The Journal, being the literal journal of Wall Street, takes great pains to articulate the anguish of the wealthy while downplaying that contributing factor. "Higher earners' share of the overall federal tax burden has been climbing fairly steadily," the Journal's John McKinnon writes, "even before lawmakers negotiated the fiscal-cliff deal at the end of 2012." He tells the story of a business owner that saw her taxes "rise from around $600,000 in 2012 to more than $700,000." That's a steep increase. And, McKinnon continues, it was "driven mainly by changes in investment-tax rates on the $2 million in dividends she received from her firm." Oh. Well. Sorry? "She was really shocked by the increase," her attorney said. "That one hit home." Which home? Not the Aspen one, I hope.

It's in the fifth paragraph that McKinnon mentions the role of increased incomes. "The share of overall income for the top 1%, now at around 17%, according to the Tax Policy Center," he writes, "has roughly doubled since the early 1980s," according to the Congressional Budget Office.
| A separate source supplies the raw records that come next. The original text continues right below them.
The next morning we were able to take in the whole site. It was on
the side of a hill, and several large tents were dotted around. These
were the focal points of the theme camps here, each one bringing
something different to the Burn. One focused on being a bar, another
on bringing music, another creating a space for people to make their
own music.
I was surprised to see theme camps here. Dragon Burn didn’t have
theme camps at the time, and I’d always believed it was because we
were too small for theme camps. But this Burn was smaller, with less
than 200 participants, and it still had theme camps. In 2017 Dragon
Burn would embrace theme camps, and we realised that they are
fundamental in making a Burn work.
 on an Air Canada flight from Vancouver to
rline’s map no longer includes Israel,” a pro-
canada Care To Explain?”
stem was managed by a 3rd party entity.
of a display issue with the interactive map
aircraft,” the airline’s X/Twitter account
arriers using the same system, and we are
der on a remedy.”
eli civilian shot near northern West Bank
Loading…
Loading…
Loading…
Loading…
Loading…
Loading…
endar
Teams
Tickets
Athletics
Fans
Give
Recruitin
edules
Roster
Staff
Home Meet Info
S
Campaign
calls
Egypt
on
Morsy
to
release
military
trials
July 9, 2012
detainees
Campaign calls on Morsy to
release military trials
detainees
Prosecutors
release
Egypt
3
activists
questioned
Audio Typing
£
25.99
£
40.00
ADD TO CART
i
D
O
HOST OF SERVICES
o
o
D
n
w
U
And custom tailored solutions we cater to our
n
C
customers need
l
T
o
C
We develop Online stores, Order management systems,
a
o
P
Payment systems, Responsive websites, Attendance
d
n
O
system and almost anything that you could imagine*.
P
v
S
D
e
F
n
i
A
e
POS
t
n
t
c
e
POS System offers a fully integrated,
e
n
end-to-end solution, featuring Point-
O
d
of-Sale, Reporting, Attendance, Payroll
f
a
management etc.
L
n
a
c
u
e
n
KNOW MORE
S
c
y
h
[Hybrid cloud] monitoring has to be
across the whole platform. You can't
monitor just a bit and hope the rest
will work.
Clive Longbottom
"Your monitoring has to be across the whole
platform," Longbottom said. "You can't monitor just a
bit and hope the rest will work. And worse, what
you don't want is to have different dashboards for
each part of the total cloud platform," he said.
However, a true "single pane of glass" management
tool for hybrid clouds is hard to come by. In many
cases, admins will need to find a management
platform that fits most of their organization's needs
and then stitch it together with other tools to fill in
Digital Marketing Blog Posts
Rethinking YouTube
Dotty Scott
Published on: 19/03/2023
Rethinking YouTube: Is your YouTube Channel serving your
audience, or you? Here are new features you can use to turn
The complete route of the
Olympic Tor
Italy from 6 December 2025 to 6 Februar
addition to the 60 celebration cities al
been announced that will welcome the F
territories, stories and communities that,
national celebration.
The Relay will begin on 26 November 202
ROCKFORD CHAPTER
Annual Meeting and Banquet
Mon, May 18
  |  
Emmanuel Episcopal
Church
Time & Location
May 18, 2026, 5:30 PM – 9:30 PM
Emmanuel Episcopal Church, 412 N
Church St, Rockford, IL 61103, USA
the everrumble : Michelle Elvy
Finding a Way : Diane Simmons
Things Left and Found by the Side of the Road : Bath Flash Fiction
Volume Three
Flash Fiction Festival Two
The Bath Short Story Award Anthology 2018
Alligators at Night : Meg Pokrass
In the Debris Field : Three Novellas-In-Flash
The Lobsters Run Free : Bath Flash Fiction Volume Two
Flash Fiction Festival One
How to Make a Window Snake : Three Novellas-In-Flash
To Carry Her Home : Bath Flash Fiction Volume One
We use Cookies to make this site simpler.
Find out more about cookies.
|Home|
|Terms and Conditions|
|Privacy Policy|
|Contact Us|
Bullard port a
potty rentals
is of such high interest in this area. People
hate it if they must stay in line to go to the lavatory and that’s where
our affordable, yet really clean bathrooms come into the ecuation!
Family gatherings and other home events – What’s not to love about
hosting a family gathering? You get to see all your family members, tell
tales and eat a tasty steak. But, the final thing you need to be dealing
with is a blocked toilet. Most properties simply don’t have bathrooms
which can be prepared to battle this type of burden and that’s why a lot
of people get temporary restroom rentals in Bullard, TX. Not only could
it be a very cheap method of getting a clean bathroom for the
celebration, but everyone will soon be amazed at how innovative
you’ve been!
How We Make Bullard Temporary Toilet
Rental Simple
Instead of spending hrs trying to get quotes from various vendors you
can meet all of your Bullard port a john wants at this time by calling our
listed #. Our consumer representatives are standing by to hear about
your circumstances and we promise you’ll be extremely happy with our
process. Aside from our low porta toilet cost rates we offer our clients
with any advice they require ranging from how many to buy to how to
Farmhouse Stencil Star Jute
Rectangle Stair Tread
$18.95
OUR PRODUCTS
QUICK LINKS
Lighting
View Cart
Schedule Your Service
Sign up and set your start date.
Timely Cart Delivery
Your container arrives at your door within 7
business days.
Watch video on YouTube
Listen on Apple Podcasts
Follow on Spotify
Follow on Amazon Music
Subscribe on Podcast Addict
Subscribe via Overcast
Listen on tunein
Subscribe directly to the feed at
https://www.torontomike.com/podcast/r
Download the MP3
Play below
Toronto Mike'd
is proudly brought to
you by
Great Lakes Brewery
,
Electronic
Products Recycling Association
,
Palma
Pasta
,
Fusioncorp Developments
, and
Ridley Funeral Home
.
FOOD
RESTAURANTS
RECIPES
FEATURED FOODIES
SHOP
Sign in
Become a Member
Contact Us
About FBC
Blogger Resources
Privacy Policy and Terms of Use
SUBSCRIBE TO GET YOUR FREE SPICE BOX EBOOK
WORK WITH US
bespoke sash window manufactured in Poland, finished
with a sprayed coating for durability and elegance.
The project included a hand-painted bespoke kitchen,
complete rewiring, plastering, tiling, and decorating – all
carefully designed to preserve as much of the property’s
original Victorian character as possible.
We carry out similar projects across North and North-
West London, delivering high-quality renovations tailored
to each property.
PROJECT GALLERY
Contrast the Journal's graph of how taxes on the top 1 percent have increased (at left, below) with the change in income by group as plotted by the Economic Policy Institute (at right, purloined from The Atlantic's Derek Thompson).

It is the case, as McKinnon notes, that taxes on the wealthiest Americans have gone up. Obamacare instituted new taxes, including on investment income. And there were also the "latest tax-rate increases, passed at the start of 2013," as McKinnon puts it, which close watchers of American politics might remember were a reversion to the tax rates paid by the wealthy before the Bush tax cuts.

Interestingly, no one is complaining more about the taxes they pay than the rich. Gallup published a new survey on Monday showing that more than half of Americans feel as though their taxes are too high — but only barely. Forty-two percent of Americans think that they're paying about the right amount.

There's a significant split along party lines — one that has emerged since January 20, 2009. "[T]he pattern has changed from prior to Barack Obama's presidency," Gallup writes, "when Americans across partisan groups felt similarly about whether their taxes were too high." In 2006, the percentage of Democrats and Republicans who thought their taxes were too high were equivalent. Now, Republicans and independents are both far more likely to say they're too high, at about 58 percent each.

But 61 percent of those making over $80,000 a year in income think taxes are too high. For those making between $30,000 and $80,000, a plurality think the level of taxes is about right.

The data isn't broken down any further, and the sample sizes are probably too small to do so. But it's fair to assume that as those incomes increase — and as the taxes paid increase — opposition to the level of taxation goes up, too. Like anyone else, I would be mad if I suddenly had to pay an extra $100,000 in taxes. But I would gladly take the $2 million in income that prompted the increase. This complaint is a problem reserved for America's real lucky duckies.